How the World’s Worst Movie is Technically Christian

How the World’s Worst Movie is Technically Christian October 23, 2015

I have a soft spot in my heart (and possibly on the brain) for bad movies. If there’s anything I like more than a good movie, it’s an awful one. And this may be a good thing, given my line of work. While I believe Christian movies are getting better, and sometimes they’re even pretty good, some of them are … well, not.

But would it surprise you to learn that Plan 9 From Outer Space—considered by many to be the worst movie ever—is technically a piece of Christian cinema? No, really, it’s true. Hear me out.

For those unfamiliar with the glories of Plan 9, a quick recap (as near as I can remember): Aliens invade earth and begin raising folks from the dead to, I guess, frighten all of humanity so much that they’d stop making bombs. Here’s how the movie started:

Made by legendary anti-auteur Ed Wood in 1956 (but not released until 1959), this story of zombie-vampirism, space invasion and government conspiracy featured none other than the great Bela Lugosi as, of course, a zombie vampire.

plan 9 lugosi
Bela Lugosi, Plan Nine from Outer Space

Alas, he died early on in the movie, so Wood hired his wife’s chiropractor to fill in. Since the guy was several inches taller than Lugosi and looked nothing like him, the chiropractor (Tom Mason) spent his screen time stooping and covering his face with his cape. But really, that’s just a minor tic in Plan 9‘s shivering mass of terribleness. Given its cardboard gravestones, floating flying saucers and wonderfully weird dialogue, no wonder that it was dubbed in 1980 as “the worst movie ever made” by Michael and Harry Medved.

plan 9 not lugosi
Not Bela Lugosi, Plan 9 From Outer Space

Who would’ve financed such a movie, you ask?
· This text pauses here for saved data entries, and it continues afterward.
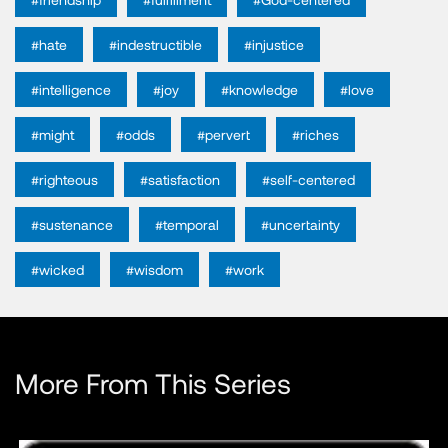
#hate
#indestructible
#injustice
#intelligence
#joy
#knowledge
#love
#might
#odds
#pervert
#riches
#righteous
#satisfaction
#self-centered
#sustenance
#temporal
#uncertainty
#wicked
#wisdom
#work
More From This Series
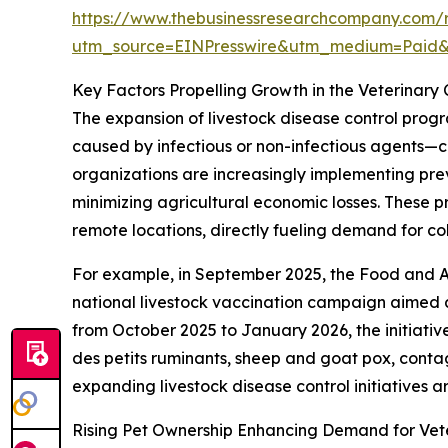
https://www.thebusinessresearchcompany.com/r
utm_source=EINPresswire&utm_medium=Paid
Key Factors Propelling Growth in the Veterinary
The expansion of livestock disease control progr
caused by infectious or non-infectious agents—c
organizations are increasingly implementing pre
minimizing agricultural economic losses. These 
remote locations, directly fueling demand for co
For example, in September 2025, the Food and A
national livestock vaccination campaign aimed at
from October 2025 to January 2026, the initiativ
des petits ruminants, sheep and goat pox, conta
expanding livestock disease control initiatives a
Rising Pet Ownership Enhancing Demand for Vete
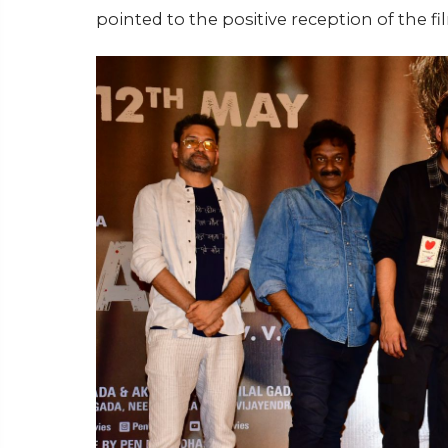
pointed to the positive reception of the fi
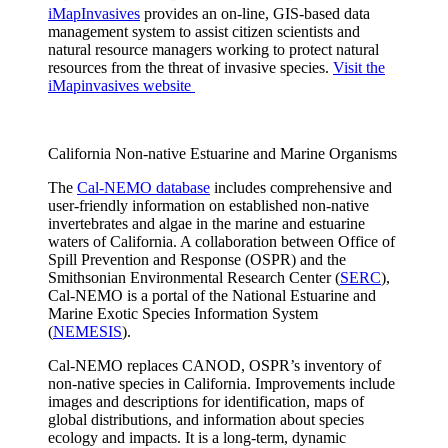
iMapInvasives
provides an on-line, GIS-based data
management system to assist citizen scientists and
natural resource managers working to protect natural
resources from the threat of invasive species.
Visit the
iMapinvasives website
California Non-native Estuarine and Marine Organisms
The
Cal-NEMO database
includes comprehensive and
user-friendly information on established non-native
invertebrates and algae in the marine and estuarine
waters of California. A collaboration between Office of
Spill Prevention and Response (OSPR) and the
Smithsonian Environmental Research Center (
SERC
),
Cal-NEMO is a portal of the National Estuarine and
Marine Exotic Species Information System
(
NEMESIS
).
Cal-NEMO replaces CANOD, OSPR’s inventory of
non-native species in California. Improvements include
images and descriptions for identification, maps of
global distributions, and information about species
ecology and impacts. It is a long-term, dynamic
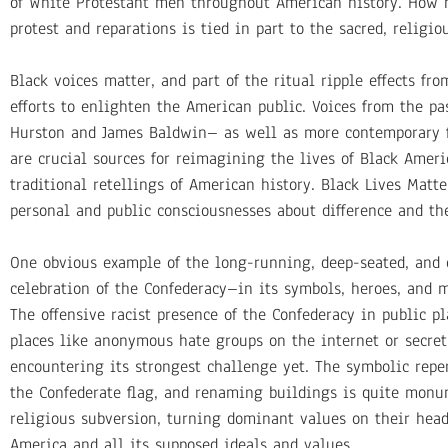
of White Protestant men throughout American history. How m
protest and reparations is tied in part to the sacred, relig
Black voices matter, and part of the ritual ripple effects f
efforts to enlighten the American public. Voices from the pas
Hurston and James Baldwin– as well as more contemporary fi
are crucial sources for reimagining the lives of Black Ameri
traditional retellings of American history. Black Lives Matt
personal and public consciousnesses about difference and th
One obvious example of the long-running, deep-seated, and o
celebration of the Confederacy–in its symbols, heroes, and m
The offensive racist presence of the Confederacy in public p
places like anonymous hate groups on the internet or secret 
encountering its strongest challenge yet. The symbolic repe
the Confederate flag, and renaming buildings is quite monum
religious subversion, turning dominant values on their head
America and all its supposed ideals and values.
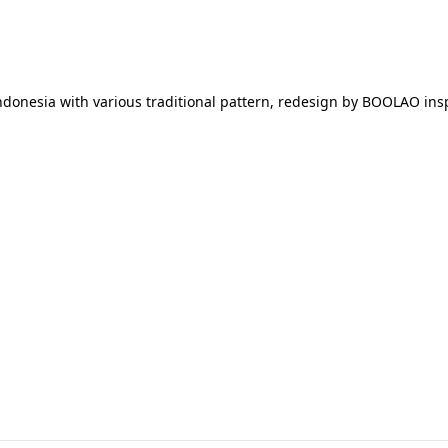
ik indonesia with various traditional pattern, redesign by BOOLAO 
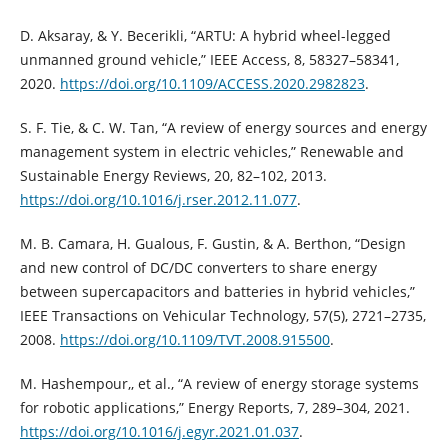
D. Aksaray, & Y. Becerikli, “ARTU: A hybrid wheel-legged
unmanned ground vehicle,” IEEE Access, 8, 58327–58341,
2020.
https://doi.org/10.1109/ACCESS.2020.2982823
.
S. F. Tie, & C. W. Tan, “A review of energy sources and energy
management system in electric vehicles,” Renewable and
Sustainable Energy Reviews, 20, 82–102, 2013.
https://doi.org/10.1016/j.rser.2012.11.077
.
M. B. Camara, H. Gualous, F. Gustin, & A. Berthon, “Design
and new control of DC/DC converters to share energy
between supercapacitors and batteries in hybrid vehicles,”
IEEE Transactions on Vehicular Technology, 57(5), 2721–2735,
2008.
https://doi.org/10.1109/TVT.2008.915500
.
M. Hashempour,, et al., “A review of energy storage systems
for robotic applications,” Energy Reports, 7, 289–304, 2021.
https://doi.org/10.1016/j.egyr.2021.01.037
.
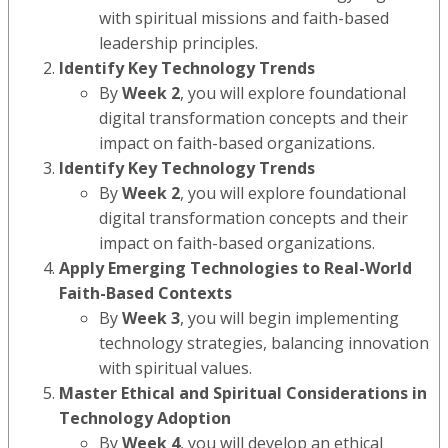
with spiritual missions and faith-based
leadership principles.
Identify Key Technology Trends
By
Week 2
, you will explore foundational
digital transformation concepts and their
impact on faith-based organizations.
Identify Key Technology Trends
By
Week 2
, you will explore foundational
digital transformation concepts and their
impact on faith-based organizations.
Apply Emerging Technologies to Real-World
Faith-Based Contexts
By
Week 3
, you will begin implementing
technology strategies, balancing innovation
with spiritual values.
Master Ethical and Spiritual Considerations in
Technology Adoption
By
Week 4
, you will develop an ethical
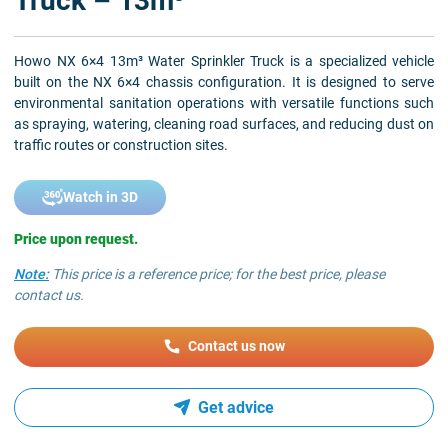
Truck – 13m³
Howo NX 6×4 13m³ Water Sprinkler Truck is a specialized vehicle
built on the NX 6×4 chassis configuration. It is designed to serve
environmental sanitation operations with versatile functions such
as spraying, watering, cleaning road surfaces, and reducing dust on
traffic routes or construction sites.
Watch in 3D
Price upon request.
Note:
This price is a reference price; for the best price, please
contact us.
Contact us now
Get advice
Well, turns out, the Baptist Church of Beverly Hills. “Ed had convinced them that they should finance a film with the teenage appeal of the time,” writes Susan MacDonald in “The Dreamscapes of Edward  D. Wood Jr.”, “and that this film would then generate the money needed to make twelve films about the apostles of Christ—which were the movies that the Baptist Church of Beverley Hills really wanted to make.” But before the church forked over the money, they insisted that the whole cast be baptized. So they were.

And according to Rob Craig’s book Ed Wood, Mad Genius: A Critical Study of the Films, two of the church’s leaders play gravediggers, uttering these immortal lines:

“Don’t like hearin’ noises—’specially where they ain’t supposed to be any!”

“Yeah! Sorta spooky-like!”

So there you have it: You can look at this little fact as proof that the church helped contribute something truly, utterly unique to the canon of American film … or that Christian movies have been bad for a long time.